Ocean acidification, explained
Excess carbon dioxide is having profound effects in the water, including putting shelled animals at risk.
The oceans are growing more acidic, and scientists think the change is happening faster than at any time in geologic history.
That’s bad news for most creatures that live in the ocean, many of which are sensitive to subtle changes in acidity of their watery habitat. It’s especially problematic for corals, oysters, and other creatures with delicate carbonate shells or skeletons, which are weakened by even very slight changes in the ocean’s acid balance—similar to the way acid rain corrodes stone gargoyles and limestone buildings.

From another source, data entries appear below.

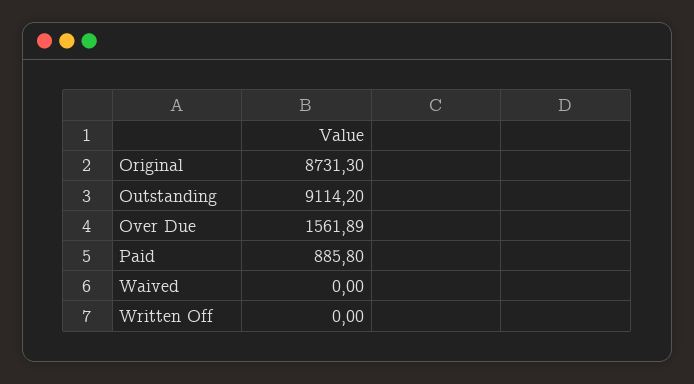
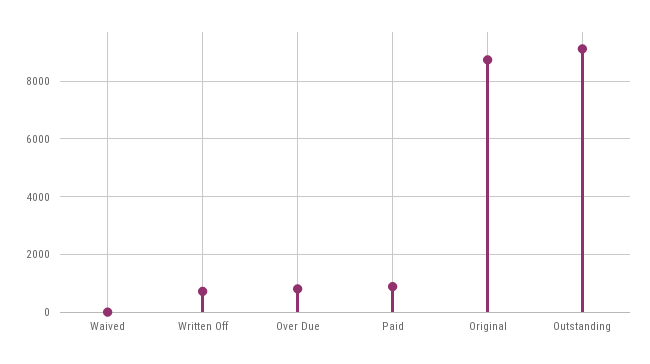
Over Due: 1561.89 -> 750
Written Off: 0 -> 750

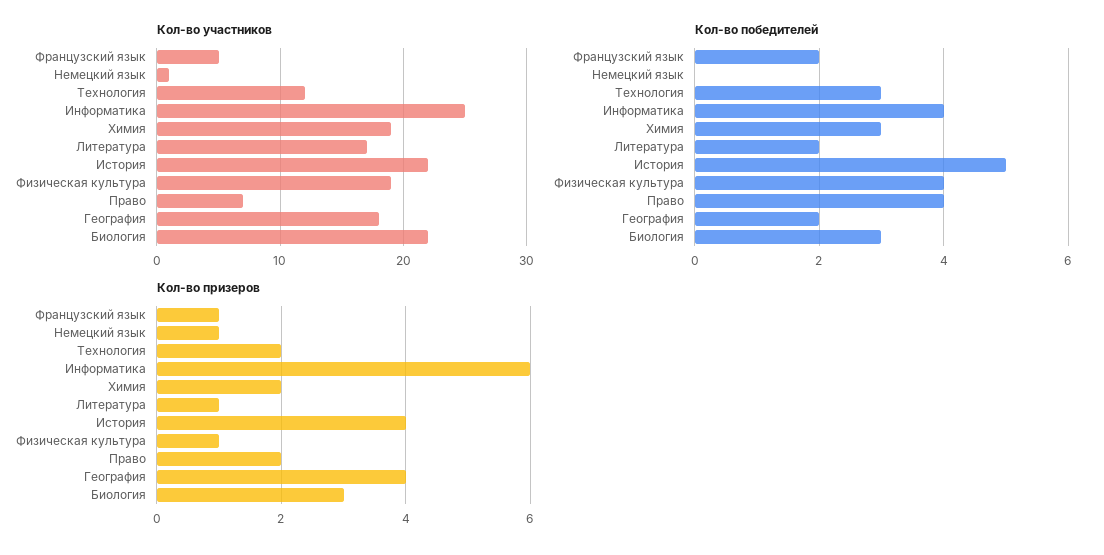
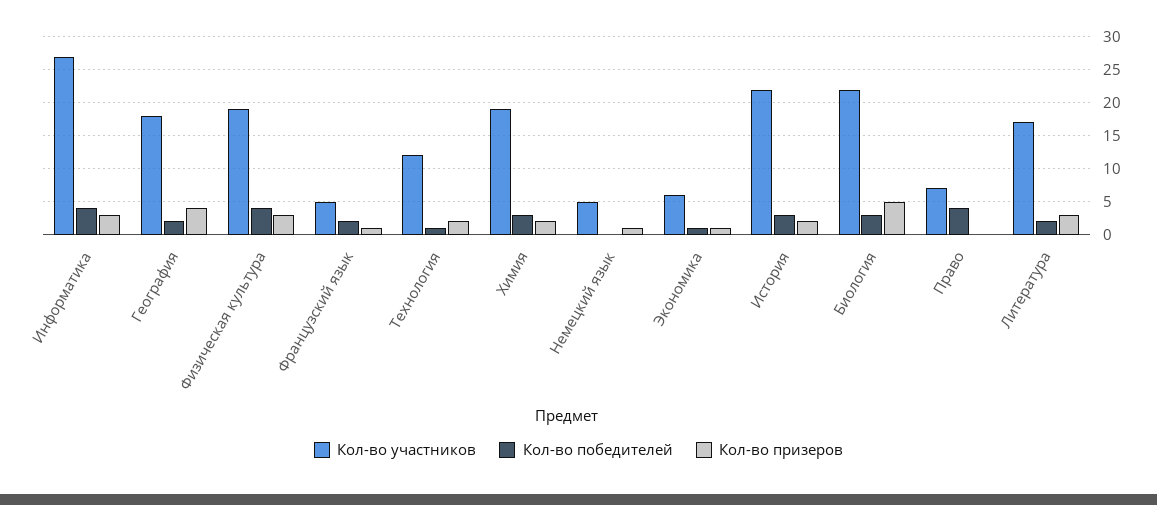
Кол-во участников, Немецкий язык: 1 -> 5
Кол-во участников, Информатика: 25 -> 27
Кол-во победителей, Технология: 3 -> 1
Кол-во победителей, История: 5 -> 3
Кол-во призеров, Информатика: 6 -> 3
Кол-во призеров, Литература: 1 -> 3
Кол-во призеров, История: 4 -> 2
Кол-во призеров, Физическая культура: 1 -> 3
Кол-во призеров, Право: 2 -> 0
Кол-во призеров, Биология: 3 -> 5
Кол-во участников, Экономика: none -> 6
Кол-во победителей, Экономика: none -> 1
Кол-во призеров, Экономика: none -> 1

The culprit behind the acidification is the extra carbon dioxide humans have caused to collect in the atmosphere by burning fossil fuels, cutting down forests, and other actions.
Carbon is the culprit
The oceans have always both absorbed and spit out carbon dioxide, shuttling the carbon back and forth from atmosphere to water. But the exchange occurred slowly, generally over thousands or tens of thousands of years.
Humans have disturbed that slow exchange. Since the start of the Industrial Revolution, in the middle of the 18th century, humans have added some 400 billion tons of carbon to the atmosphere. That’s a byproduct of the vast amounts of fossil fuels we burned for energy, the trees that have been cut down, the cement we’ve produced, and more.

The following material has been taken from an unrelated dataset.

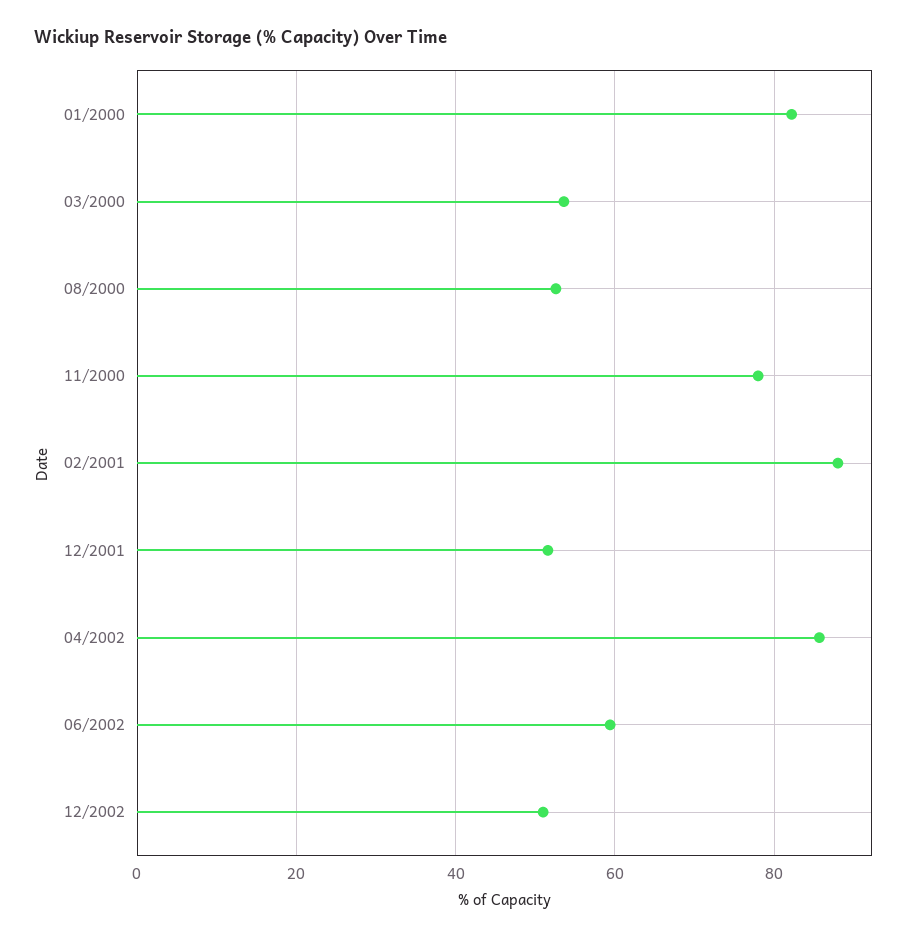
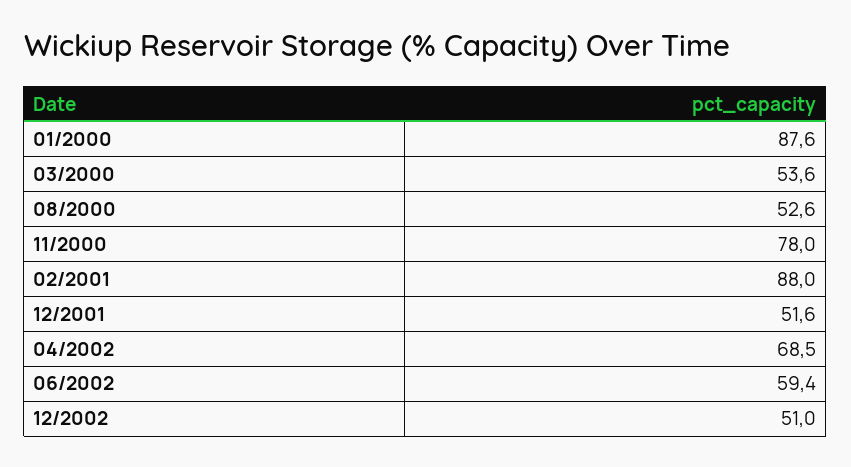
01/2000: 82 -> 87.6
04/2002: 86 -> 68.5

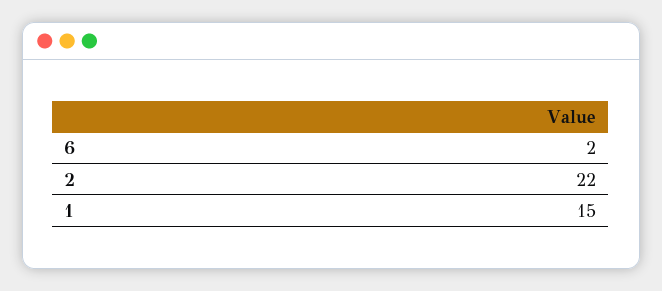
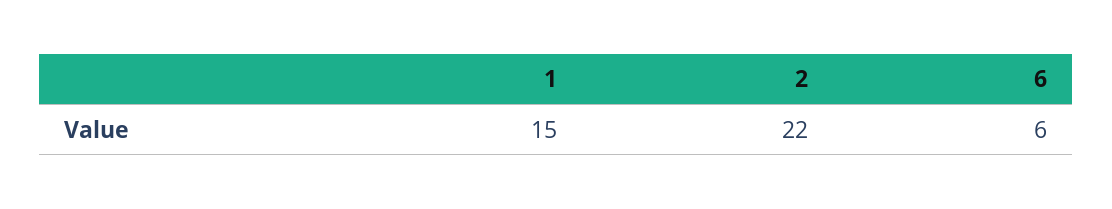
6: 2 -> 6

Most of that carbon, in the gas form of carbon dioxide (CO2), stays in the atmosphere, where it traps heat and contributes to planetary warming. But each year, the ocean sucks up about 25 percent of all the extra CO2 emitted. Over the last few hundred years, about 30 percent of all the extra carbon dioxide humans have added to the atmosphere has percolated down into the oceans.
That’s a good thing for the atmosphere. Without that extra carbon dioxide drawdown, the planet would have heated up even more than it already has. But it’s bad news for the oceans.

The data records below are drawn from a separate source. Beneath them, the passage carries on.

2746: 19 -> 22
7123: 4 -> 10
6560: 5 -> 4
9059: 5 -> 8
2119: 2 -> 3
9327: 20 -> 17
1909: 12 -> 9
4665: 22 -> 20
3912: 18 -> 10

Oceans acidify in the blink of a geologic eye
In the late 1700s, the oceans had equilibrated to be slightly alkaline, with a pH of about 8.1—roughly the same level of acidity as an egg white. (More acidic things fall lower on the pH scale. Perfectly distilled water is about 7 on the pH scale; lemon juice and vinegar measure a mouth-puckering 2 to 3).
The ocean’s pH has shifted on geologic time scales. During cold stages in the planet’s past, it crept up (became more alkaline) by something like 0.2 pH units, and it crept down (became more acidic) by about the same amount when the planet warmed up. But it took tens of thousands of years for those changes to happen—plenty of time for creatures living in the seas to adjust to the change.
The surface oceans have recorded about 0.1 pH unit drop since the start of the Industrial Revolution—a blink of the eye in geologic or evolutionary time. While 0.1 units might not sound like much change, it’s significant: Because the pH scale is logarithmic (like the Richter Scale for earthquakes), that small shift actually means that the water is about 28 percent more acidic than it was before.
The future is not bright
This fast change is stressing out the things that live in the sea. It softens the shells of scallops. It slows the molting of crabs, lobsters, and more. It weakens corals. It confuses fish, disturbing their sense of smell. It may even change the way sounds transmit through the water, making the underwater environs slightly noisier.
The future holds even more challenges. By 2050, scientists predict that 86 percent of the world’s ocean will be warmer and more acidic than anything in modern history. By 2100, the pH of the surface ocean could drop to under 7.8, or more than 150 percent compared to today’s already-corrosive state—and potentially even more, in some particularly sensitive parts of the planet, like the Arctic Ocean.